108. LE COMTE ALGAROTTI A L'ABBÉ DE PRADES.

Bologne, 4 juin 1757.

On ne saurait être plus sensible que je le suis de ce que le Roi ait daigné songer à moi dans ces grands moments qui vont décider du sort de l'Europe. Vous m'avez appris, monsieur, à admirer distinctement et en détail ce que je n'admirais que confusément et en gros. Votre relation est un portrait bien fidèle de ce grand trait d'histoire, et votre plume ne sait pas moins décrire les manœuvres les plus profondes de la guerre qu'elle sait traiter les sujets de la plus haute philosophie. A considérer le nombre, la qualité, la situation des ennemis à qui le Roi avait affaire, il faut avouer, monsieur, que nous n'avons jamais rien lu de pareil. Rien ne manque à la gloire du Roi, et la mort même du maréchal de Schwerin y ajoute un nouvel éclat.
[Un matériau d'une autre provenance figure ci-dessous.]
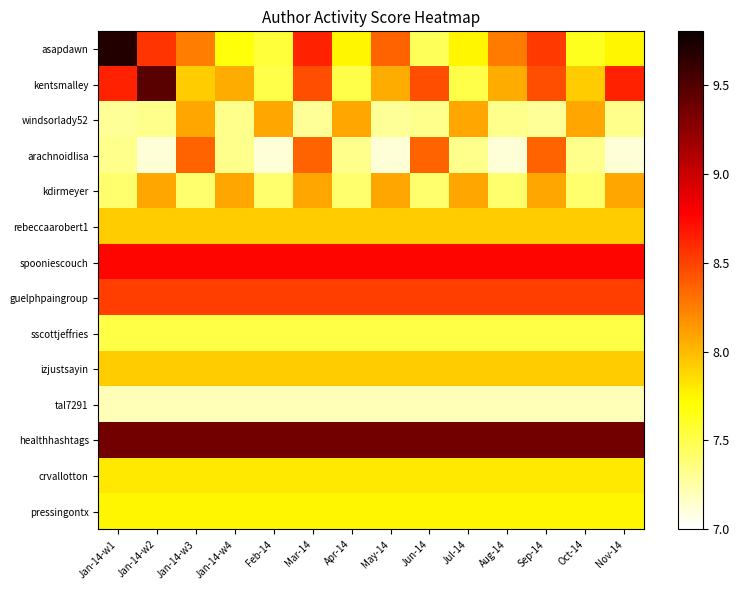

What is the spread (max minus min) of values at Jan-14-w2?

2.4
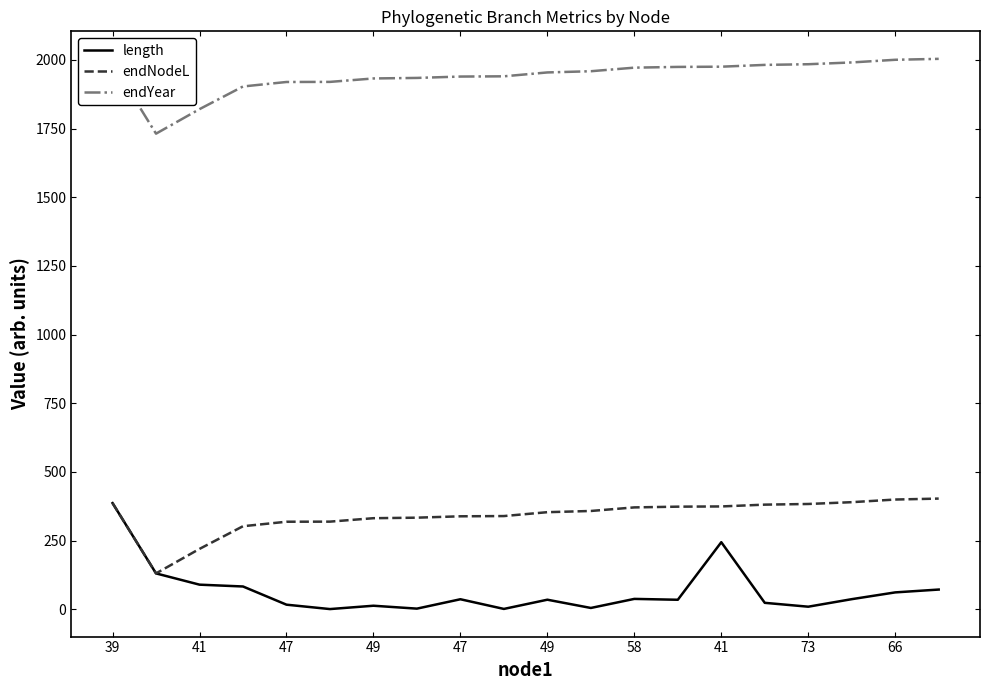

Which series has the widest spread of values?

length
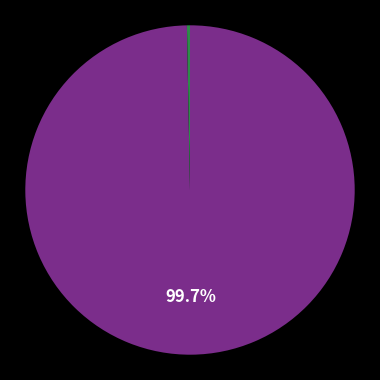

How many slices are in this pie chart?

2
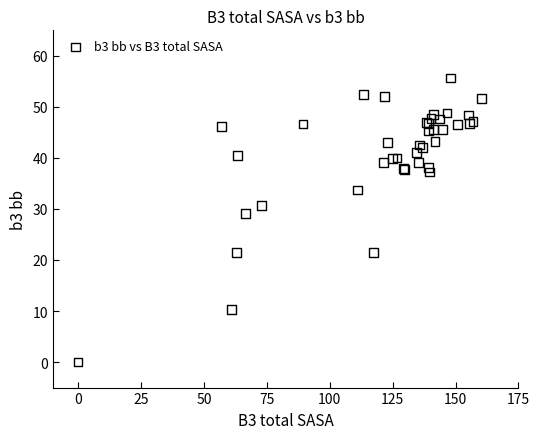

What Y value in the scatter plot is closest to 27?

29.1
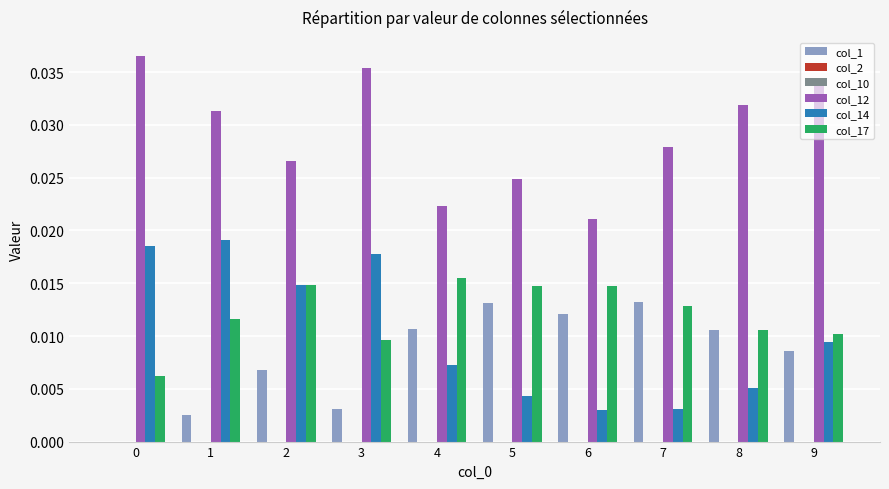

How many categories are shown in the chart?

10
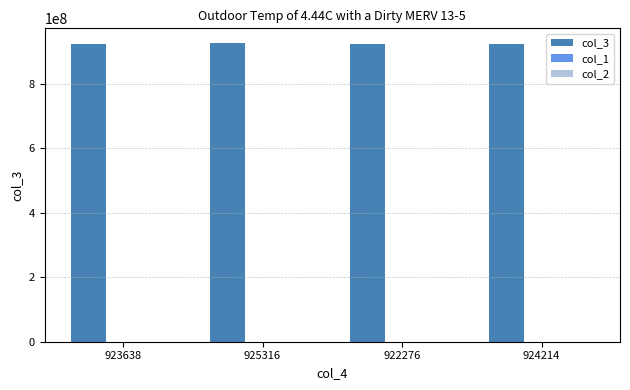

Are the bars horizontal?

No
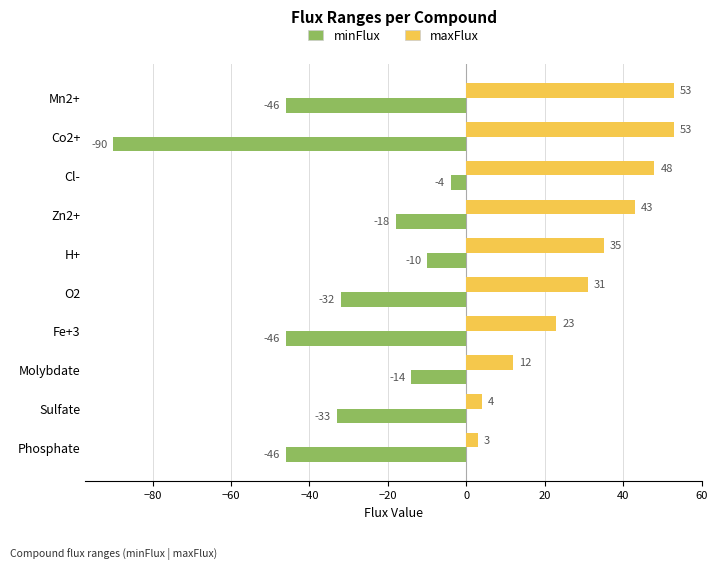

What is the maximum value shown in the chart?

53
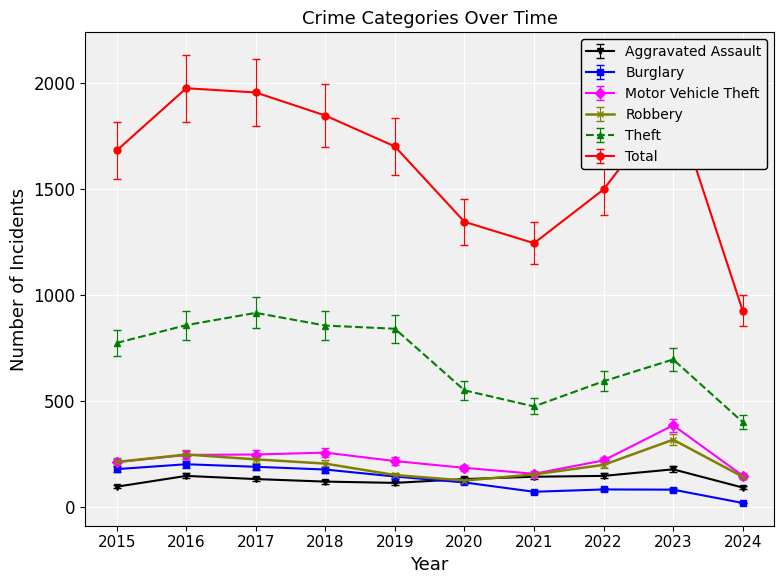

The Theft series shows 696 at 2023. True or false?

True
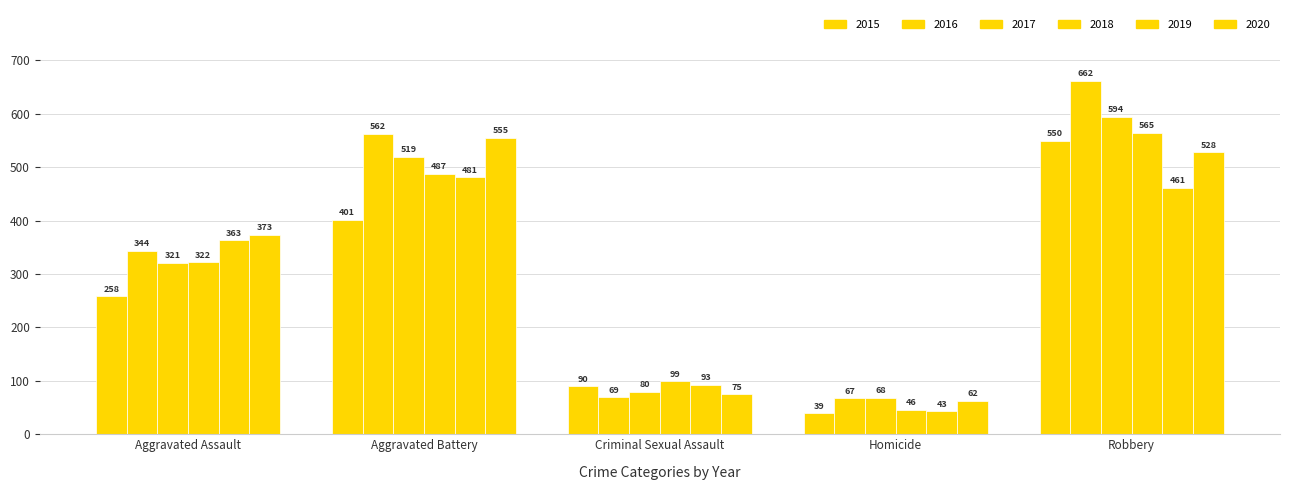

What is the label of the 1st bar from the right?

Robbery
Je vous prie, monsieur, de vouloir bien me mettre aux pieds du Roi, et de lui faire sentir que ma reconnaissance pour ses bontés est égale à l'admiration dont l'univers est saisi au bruit de ses exploits.

Je vous félicite, monsieur, d'avoir été témoin oculaire de tous ces grands événements, qui seront une leçon à la postérité la plus <109>reculée, et serais trop heureux, si je pouvais, dans ce pays-ci, vous donner quelque marque de la parfaite estime avec laquelle j'ai l'honneur d'être, etc.

Oserais-je vous prier de présenter mes respects à M. le maréchal Keith?